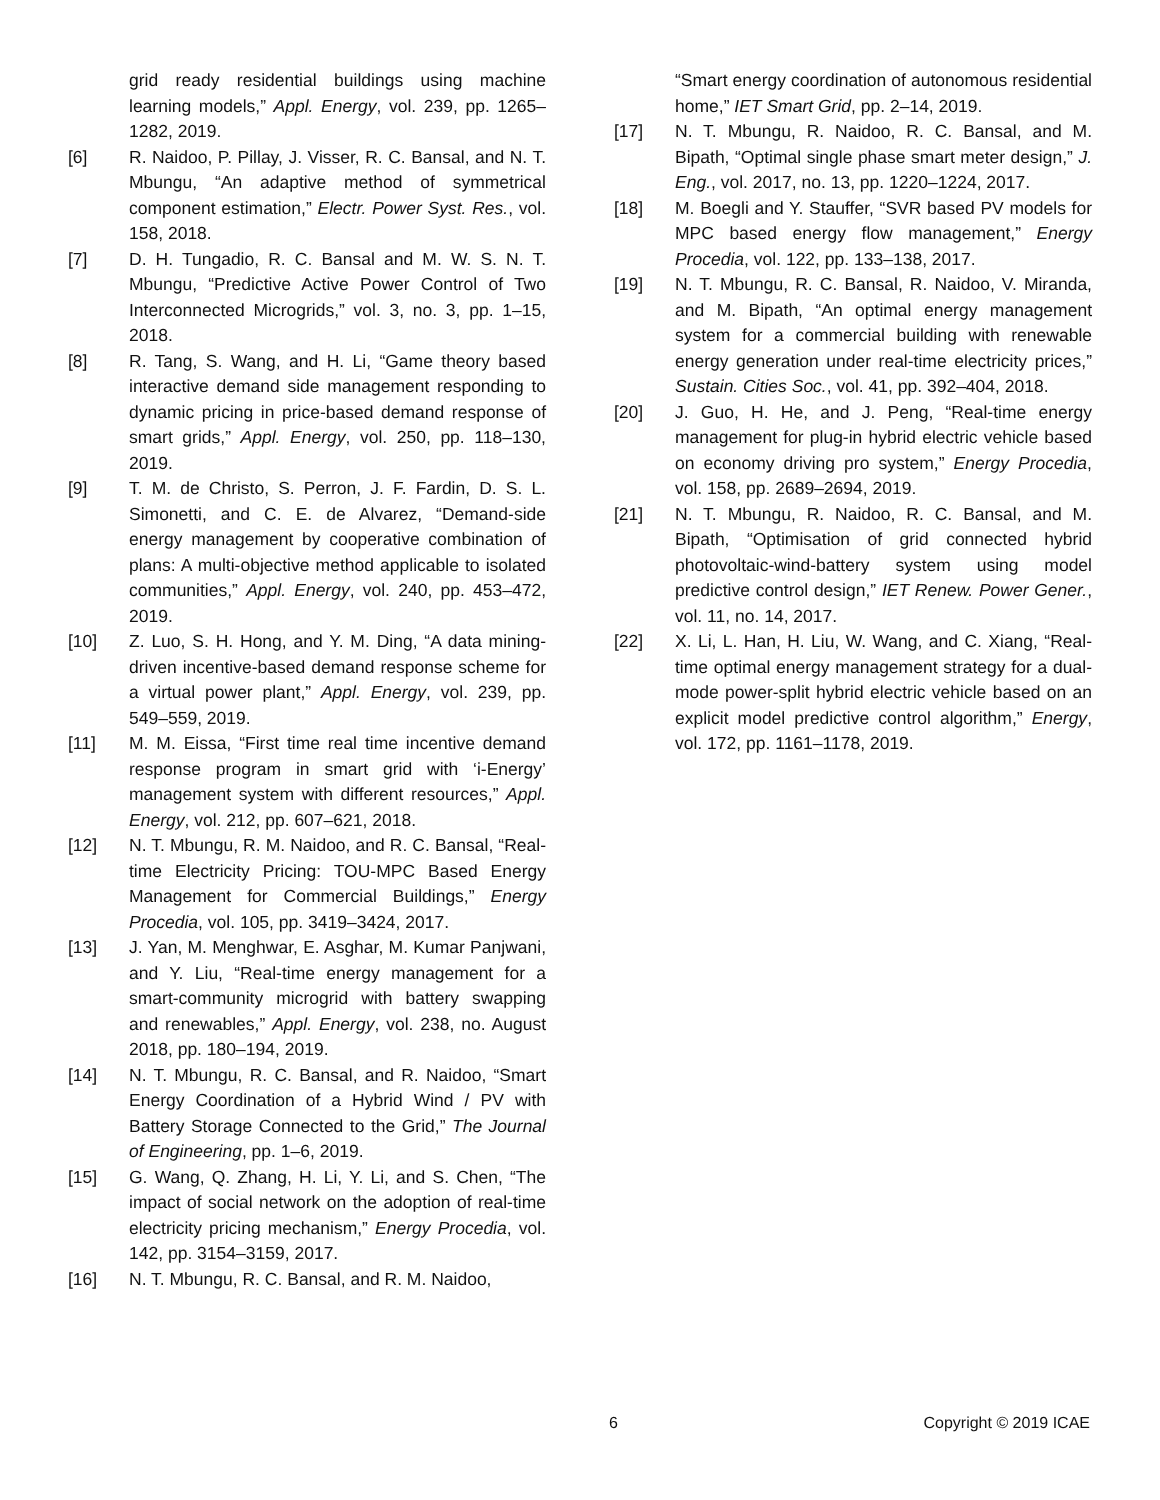grid ready residential buildings using machine learning models,” Appl. Energy, vol. 239, pp. 1265–1282, 2019.
[6] R. Naidoo, P. Pillay, J. Visser, R. C. Bansal, and N. T. Mbungu, “An adaptive method of symmetrical component estimation,” Electr. Power Syst. Res., vol. 158, 2018.
[7] D. H. Tungadio, R. C. Bansal and M. W. S. N. T. Mbungu, “Predictive Active Power Control of Two Interconnected Microgrids,” vol. 3, no. 3, pp. 1–15, 2018.
[8] R. Tang, S. Wang, and H. Li, “Game theory based interactive demand side management responding to dynamic pricing in price-based demand response of smart grids,” Appl. Energy, vol. 250, pp. 118–130, 2019.
[9] T. M. de Christo, S. Perron, J. F. Fardin, D. S. L. Simonetti, and C. E. de Alvarez, “Demand-side energy management by cooperative combination of plans: A multi-objective method applicable to isolated communities,” Appl. Energy, vol. 240, pp. 453–472, 2019.
[10] Z. Luo, S. H. Hong, and Y. M. Ding, “A data mining-driven incentive-based demand response scheme for a virtual power plant,” Appl. Energy, vol. 239, pp. 549–559, 2019.
[11] M. M. Eissa, “First time real time incentive demand response program in smart grid with ‘i-Energy’ management system with different resources,” Appl. Energy, vol. 212, pp. 607–621, 2018.
[12] N. T. Mbungu, R. M. Naidoo, and R. C. Bansal, “Real-time Electricity Pricing: TOU-MPC Based Energy Management for Commercial Buildings,” Energy Procedia, vol. 105, pp. 3419–3424, 2017.
[13] J. Yan, M. Menghwar, E. Asghar, M. Kumar Panjwani, and Y. Liu, “Real-time energy management for a smart-community microgrid with battery swapping and renewables,” Appl. Energy, vol. 238, no. August 2018, pp. 180–194, 2019.
[14] N. T. Mbungu, R. C. Bansal, and R. Naidoo, “Smart Energy Coordination of a Hybrid Wind / PV with Battery Storage Connected to the Grid,” The Journal of Engineering, pp. 1–6, 2019.
[15] G. Wang, Q. Zhang, H. Li, Y. Li, and S. Chen, “The impact of social network on the adoption of real-time electricity pricing mechanism,” Energy Procedia, vol. 142, pp. 3154–3159, 2017.
[16] N. T. Mbungu, R. C. Bansal, and R. M. Naidoo,
“Smart energy coordination of autonomous residential home,” IET Smart Grid, pp. 2–14, 2019.
[17] N. T. Mbungu, R. Naidoo, R. C. Bansal, and M. Bipath, “Optimal single phase smart meter design,” J. Eng., vol. 2017, no. 13, pp. 1220–1224, 2017.
[18] M. Boegli and Y. Stauffer, “SVR based PV models for MPC based energy flow management,” Energy Procedia, vol. 122, pp. 133–138, 2017.
[19] N. T. Mbungu, R. C. Bansal, R. Naidoo, V. Miranda, and M. Bipath, “An optimal energy management system for a commercial building with renewable energy generation under real-time electricity prices,” Sustain. Cities Soc., vol. 41, pp. 392–404, 2018.
[20] J. Guo, H. He, and J. Peng, “Real-time energy management for plug-in hybrid electric vehicle based on economy driving pro system,” Energy Procedia, vol. 158, pp. 2689–2694, 2019.
[21] N. T. Mbungu, R. Naidoo, R. C. Bansal, and M. Bipath, “Optimisation of grid connected hybrid photovoltaic-wind-battery system using model predictive control design,” IET Renew. Power Gener., vol. 11, no. 14, 2017.
[22] X. Li, L. Han, H. Liu, W. Wang, and C. Xiang, “Real-time optimal energy management strategy for a dual-mode power-split hybrid electric vehicle based on an explicit model predictive control algorithm,” Energy, vol. 172, pp. 1161–1178, 2019.
6 Copyright © 2019 ICAE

■ ■ ■

DIRECTIONS FOR THIS TASK: Each line in the data that holds the string "method" needs to be copied.

WRITTEN ANSWER:
[6] R. Naidoo, P. Pillay, J. Visser, R. C. Bansal, and N. T. Mbungu, “An adaptive method of symmetrical component estimation,” Electr. Power Syst. Res., vol. 158, 2018.
[9] T. M. de Christo, S. Perron, J. F. Fardin, D. S. L. Simonetti, and C. E. de Alvarez, “Demand-side energy management by cooperative combination of plans: A multi-objective method applicable to isolated communities,” Appl. Energy, vol. 240, pp. 453–472, 2019.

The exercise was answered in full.